While some readers recognized that, as I said at the end of the article, “Numbers don’t lie,” others attacked the methodology or the conclusion that collaborative cases were declining.

Now I’ve updated the study and am bracing for the impact.

My updated conclusion, now based on seven years of data, is that collaborative law is more of a training exercise for a small number of devotees who seem to do a lot of training for very few cases.

Once again, I’m using Waukesha County for this study, since it’s large enough to be meaningful, but not too large to make a study costly or overly difficult.

In my initial study in 2008, I found that 1.91 percent of divorce cases were resolved collaboratively over a three-year period. To my surprise, over the next two years, this percentage did not go up, but rather decreased to 1.36 percent of all divorce filings.

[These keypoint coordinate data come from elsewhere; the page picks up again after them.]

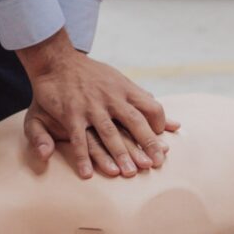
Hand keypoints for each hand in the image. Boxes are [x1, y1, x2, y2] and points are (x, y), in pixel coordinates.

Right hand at [17, 30, 179, 179]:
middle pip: (135, 122)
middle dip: (146, 144)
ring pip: (109, 133)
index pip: (152, 108)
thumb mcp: (121, 81)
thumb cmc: (92, 75)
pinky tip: (88, 173)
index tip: (162, 143)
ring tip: (128, 173)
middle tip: (154, 165)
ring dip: (119, 154)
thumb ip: (145, 102)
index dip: (159, 126)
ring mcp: (91, 106)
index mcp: (125, 89)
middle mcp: (111, 97)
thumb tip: (175, 125)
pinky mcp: (71, 113)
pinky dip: (83, 157)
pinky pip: (79, 139)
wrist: (57, 60)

The good news for devotees of this process is that there is not much lower to go from less than 2 percent of the total cases filed. The bad news is that, while there is a huge upside potential, growth did not happen.

During the three-year period from 2010 through 2012, there were 62 collaborative divorce cases filed out of a total of 3,862 divorces. The total number of family-law cases filed was higher, but most, if not all, collaborative cases arise from divorces, so I will limit the comparison to those cases. The arithmetic reflects that 1.6 percent of divorce cases were filed as collaborative, or about the average of the prior two studies. The raw statistics are available for viewing on my office’s website.

With this many years of statistics now available and the above-stated maxim still applicable, a conclusion may be drawn: Collaborative divorce is a minuscule part of our family-law system, notwithstanding the number of trainings and meetings put on by the group.

So, why hasn’t this seemingly helpful methodology of settlement grown beyond a tiny number of cases?

One reason, for sure, is the cost of the process. Of the calls I’ve received about handling a case collaboratively, most, if not all, have been centered not on a goal of achieving a peaceful process, but on saving attorney fees. Yet, the collaborative process not only requires both sides to have lawyers, but frequently involves numerous other professionals, such a child specialist, mental-health coaches for both parties and an independent financial expert. At a time when more divorcing parties are choosing to have no lawyers at all, a collaborative case typically requires more money, not less.

In addition, derived or not, there is a general perception that the collaborative movement is not only cliquish, but exclusive. Certainly, it seems that the same individuals are recycled as officers and speakers. Worse, the perception is that the proponents are evangelistic — believing not just that collaborative is one of a number of alternatives, but that it is the best method of divorcing. That attitude is a turn-off for those who believe that practitioners need to keep an open mind and be flexible so that the strategy fits an individual case, and not the other way around.

Finally, and perhaps most importantly, the relatively few collaborative cases that have failed tend to receive more notice than the ones that succeed. Since, by design, the cost of failure is so high, there’s a reluctance for practitioners to recommend that clients take the risk.

This is not to say that I don’t believe there is a place for collaborative divorce. After all, I founded the Wisconsin Council on Collaborative Divorce and served as its first chairman. And even though I recently dropped my membership due to the above concerns, it was with regret.

Parties to a divorce should have the option of choosing a route that doesn’t go through the litigation process. But the numbers don’t lie: not many are opting to try the collaborative option.